====== Text provided ======

No, no action item on 3.5

> If not, we probably want to update [1]
> or the docs.
> 
> [1] https://access.redhat.com/labs/rhevupgradehelper/

Roman, can you update the helper?

Comment 9 Yedidyah Bar David 2016-03-20 15:41:19 UTC
(In reply to Yaniv Dary from comment #8)
> (In reply to Yedidyah Bar David from comment #7)
> > Checked the attached sosreport, and you seem to be affected by bug 1286441.
> > 
> > It wasn't back-ported to 3.5.
> > 
> > You did 'yum update' after setup of 3.5, and this upgraded your postgresql,
> > so restarted it. dwhd lost its connection to it, so could not update that
> > it's stopping when stopped.
> > 
> > Not sure how serious this is. A probably-minimal reproduction flow:
> > 
> > 1. install and setup 3.5
> > 2. add 3.6 repos, update setup packages
> > 3. restart postgresql
> > 4. engine-setup
> > 
> > See comment 4 and the link there.
> > 
> > Yaniv - do we want to do something?

======

● Short exercise
Write the next part of the bug-tracker thread above about upgrading from 3.5 to 3.6 and dwhd losing its PostgreSQL connection, beginning after its final line.

====== Given material ======

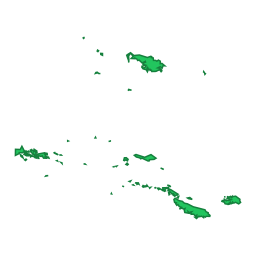 outline of Samarai-Murua District, Milne Bay, Papua New Guinea
{"feature_id": "67681753B57356093785831", "entity_name": "Samarai-Murua District", "entity_type": "district", "adm_level": 2, "iso_a3": "PNG", "parent_name": "Papua New Guinea", "parent_adm1": "Milne Bay", "projection": "mercator", "projection_center": [152.452, -10.176], "detail": "fine", "context": "isolated", "style": "filled", "palette": "green", "viewbox_px": 256, "rotation_deg": 0, "n_neighbors": 0, "source": "geoboundaries", "source_scale": "gbopen_adm2", "svg_char_len": 5882}
<svg xmlns="http://www.w3.org/2000/svg" viewBox="0 0 256 256"><path d="M139.4,55.0L134.1,55.5L131.2,58.5L134.9,58.7L134.9,58.1L136.8,59.0L137.7,60.5L139.1,60.1L142.2,63.0L145.3,61.3L145.5,62.2L144.2,62.3L143.1,64.4L145.7,65.2L145.0,65.5L145.8,65.6L145.7,66.8L143.4,68.2L142.3,67.2L143.1,66.0L142.1,66.1L141.8,67.1L143.0,68.8L146.3,69.8L147.4,71.8L148.3,69.6L146.9,68.8L147.6,67.9L147.2,66.6L148.6,69.5L149.7,69.8L150.1,68.7L150.2,70.4L151.4,70.2L151.8,71.5L155.8,71.4L159.6,69.7L161.1,71.7L161.9,70.8L161.4,69.8L159.6,68.2L157.7,67.9L160.2,66.6L162.1,68.2L163.1,65.7L164.8,65.8L161.9,63.4L160.2,63.7L160.3,61.2L158.4,60.1L156.8,61.2L155.7,60.4L153.5,60.4L153.2,57.9L151.4,57.6L151.7,56.7L150.9,56.3L147.4,57.5L139.4,55.0ZM179.2,200.7L175.1,198.2L173.9,199.5L174.6,202.4L176.3,202.8L175.7,203.7L176.8,205.3L177.9,204.5L179.3,206.6L181.4,207.3L179.4,209.1L181.8,208.1L183.4,209.0L185.0,208.5L184.3,210.2L184.8,212.5L188.6,213.2L188.1,211.6L189.8,213.0L190.4,212.0L191.6,211.8L190.8,212.6L191.7,213.8L190.5,214.3L193.7,214.2L195.4,216.1L196.8,215.1L196.8,217.1L195.0,217.3L196.5,218.5L199.0,216.1L199.6,216.7L201.6,216.2L203.6,217.6L203.8,216.4L205.4,217.1L206.3,216.3L209.8,216.4L210.0,215.4L208.1,213.7L208.2,212.7L206.0,211.7L205.0,209.8L193.3,206.8L187.4,203.8L184.4,203.2L182.3,201.3L179.2,200.7ZM235.7,196.2L232.5,196.6L231.3,198.4L231.8,196.6L231.0,197.2L230.5,196.4L229.0,197.1L227.0,196.5L228.6,197.8L227.4,198.3L230.9,199.7L228.2,200.5L226.4,200.0L226.1,200.7L224.3,199.2L224.1,200.5L222.2,200.6L221.9,201.4L224.3,202.2L225.1,203.8L227.7,204.2L229.0,203.3L228.7,204.3L229.9,204.0L230.3,202.1L231.3,203.7L232.3,203.3L232.6,202.0L233.8,203.1L235.5,202.3L238.7,203.9L240.6,202.4L239.7,200.6L239.9,199.3L235.7,196.2ZM151.0,154.6L144.7,157.3L136.0,154.5L134.3,155.3L136.3,157.0L139.8,157.9L140.7,158.8L142.1,158.2L148.1,161.0L149.3,160.8L149.4,159.7L154.0,159.4L156.0,158.2L151.0,154.6ZM15.4,155.4L18.9,153.7L19.2,152.6L22.4,152.8L24.5,151.3L21.9,146.3L20.2,149.5L15.5,149.3L15.4,155.4ZM44.6,152.8L38.1,154.0L36.9,155.3L37.1,157.0L38.3,157.0L38.8,155.7L41.1,156.5L42.2,155.8L43.5,158.1L45.9,158.2L45.4,157.6L47.0,156.8L45.1,156.2L46.1,154.7L47.3,154.8L47.1,153.4L46.1,153.2L45.5,154.4L45.4,153.5L44.6,153.9L44.6,152.8ZM36.9,151.1L34.5,149.5L34.9,151.5L33.7,150.6L33.9,151.4L33.6,151.7L33.2,150.4L31.7,150.5L31.3,149.6L30.3,150.2L31.6,152.7L33.0,153.6L32.6,154.1L34.6,154.7L34.9,156.5L31.1,155.5L29.3,154.1L28.6,154.0L28.5,155.1L29.9,155.2L30.5,156.9L31.8,156.2L36.5,157.2L35.8,152.0L36.7,152.0L36.9,151.1ZM170.5,189.5L168.8,189.3L168.0,190.2L169.4,191.0L169.1,192.4L169.5,192.8L169.6,191.9L170.4,192.0L171.6,193.6L173.5,193.8L174.5,195.1L173.4,195.2L174.7,196.2L178.0,194.2L170.5,189.5ZM130.5,52.7L126.7,55.2L128.8,61.2L128.6,54.3L129.4,54.7L129.5,53.9L131.1,53.9L132.5,55.5L133.9,55.5L130.5,52.7ZM126.3,157.7L124.4,157.8L123.7,160.3L124.4,160.7L126.0,159.8L127.8,161.3L127.4,160.4L128.1,159.3L126.3,157.7ZM166.1,187.7L162.8,187.8L163.0,189.0L161.5,189.7L163.2,190.8L163.8,190.1L164.6,191.3L165.5,190.9L164.8,190.0L166.1,187.7ZM25.2,152.9L24.9,152.1L24.0,154.4L25.2,154.3L25.2,155.1L26.6,155.8L28.3,155.8L28.3,155.2L26.8,154.8L28.1,154.1L27.7,153.7L25.9,154.2L26.1,152.5L25.2,152.9ZM189.8,197.5L187.5,198.0L188.6,198.7L192.2,199.4L189.8,197.5ZM102.5,55.3L102.5,53.5L100.7,53.4L100.8,54.5L102.5,55.3ZM168.5,187.4L166.5,187.6L166.5,188.5L168.8,188.4L168.5,187.4ZM20.5,154.8L21.0,156.4L23.0,157.8L22.2,155.8L20.5,154.8ZM138.4,182.9L136.1,182.8L137.0,184.4L138.0,183.7L138.9,184.2L138.4,182.9ZM128.2,164.3L127.1,163.1L125.9,164.4L127.3,165.1L128.2,164.3ZM144.8,186.3L144.0,185.8L143.5,187.0L145.8,186.7L145.7,185.9L144.8,186.3ZM97.2,72.2L95.9,72.5L95.4,73.4L97.5,72.8L98.6,73.5L100.4,73.6L98.8,73.5L97.2,72.2ZM97.9,51.6L98.6,50.8L97.6,50.1L97.2,51.1L97.9,51.6ZM131.5,90.2L128.7,89.4L128.1,90.6L129.0,89.9L131.5,90.2ZM169.6,185.7L167.3,185.0L170.8,186.8L169.6,185.7ZM26.5,159.6L26.0,159.1L24.7,159.9L25.5,160.5L26.5,159.6ZM178.8,196.2L178.0,196.2L178.3,197.1L177.4,197.6L178.1,198.0L178.8,196.2ZM158.8,188.1L157.5,188.2L158.6,189.6L159.1,189.2L158.8,188.1ZM58.3,154.9L56.5,153.6L56.1,153.7L58.3,154.9ZM38.8,158.4L38.5,157.4L37.9,157.4L38.0,158.4L38.8,158.4ZM29.3,151.9L28.4,151.1L27.8,151.5L28.4,152.1L29.3,151.9ZM48.5,157.1L47.6,157.3L47.5,157.7L48.9,158.1L48.5,157.1ZM163.1,169.0L160.6,168.0L163.6,169.5L163.1,169.0ZM110.3,141.0L108.6,141.5L110.3,141.1L110.3,141.0ZM146.8,186.3L147.7,186.3L147.0,185.3L146.8,186.3ZM55.4,153.6L54.8,152.5L54.1,152.8L54.2,153.0L55.4,153.6ZM83.5,38.4L84.1,37.9L83.9,37.5L83.2,37.9L83.5,38.4ZM61.1,154.9L59.3,155.0L61.3,155.1L61.1,154.9ZM124.1,186.7L122.2,186.0L124.1,186.7ZM48.2,175.6L46.0,175.7L45.7,176.1L48.2,175.6ZM205.4,73.7L204.6,73.1L204.9,74.3L205.4,73.7ZM149.7,188.2L150.5,187.4L149.4,187.6L149.7,188.2ZM169.7,194.4L168.8,193.4L169.1,194.8L169.7,194.4ZM36.9,158.3L36.1,157.5L35.5,157.8L36.9,158.3ZM130.1,181.8L130.7,180.9L129.3,181.4L130.1,181.8ZM25.7,151.4L26.5,151.3L26.0,150.9L25.7,151.4ZM155.5,188.5L155.4,187.8L155.7,187.2L155.0,187.8L155.5,188.5ZM57.5,161.0L57.3,160.5L56.8,160.7L57.5,161.0ZM160.2,188.9L159.6,188.5L159.1,189.0L159.3,189.2L160.2,188.9ZM95.8,137.9L95.5,137.2L95.1,137.9L95.8,137.9ZM67.7,141.2L68.3,141.0L67.7,140.7L67.7,141.2ZM85.0,163.9L83.6,163.9L85.3,164.2L85.0,163.9ZM143.0,186.8L143.1,186.1L142.9,185.8L142.5,186.4L143.0,186.8ZM62.0,163.4L61.9,162.8L61.2,162.6L62.0,163.4ZM204.6,72.7L204.1,72.2L203.7,71.6L203.6,72.0L204.6,72.7ZM225.5,196.9L224.6,196.8L224.1,196.9L225.5,196.9ZM37.0,152.8L37.3,152.2L36.5,152.8L37.0,152.8ZM26.5,153.1L27.0,153.1L26.7,152.6L26.5,153.1ZM135.6,183.5L135.2,183.1L135.6,183.5ZM128.6,61.9L128.8,62.4L128.8,61.6L128.6,61.9ZM133.6,185.1L133.2,184.7L132.8,184.9L133.0,185.0L133.6,185.1ZM116.4,166.6L116.8,166.1L115.9,166.3L116.4,166.6ZM114.5,167.1L113.8,166.7L113.6,166.8L114.5,167.1ZM111.2,193.8L111.6,193.9L111.4,193.4L111.2,193.8Z" fill="#22c55e" stroke="#15803d" stroke-width="1.5"/></svg>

======

● Reply to the exercise
> 
> No, no action item on 3.5

I didn't mean that, but to do things in 3.6 to prevent/workaround. See comment 4 and the link there. In particular (copying):

2. Decide that if we found and killed a local dwhd, it was the only one, and we do not need to check the flag (this will probably break some less likely flows)
3. Add some opposite check, that if e.g. dwh_history_timekeeping.heartBeat is more than X seconds after we asked it to stop and/or killed it, it actually was stopped, even if the flag says it's running.

> 
> > If not, we probably want to update [1]
> > or the docs.
> > 
> > [1] https://access.redhat.com/labs/rhevupgradehelper/
> 
> Roman, can you update the helper?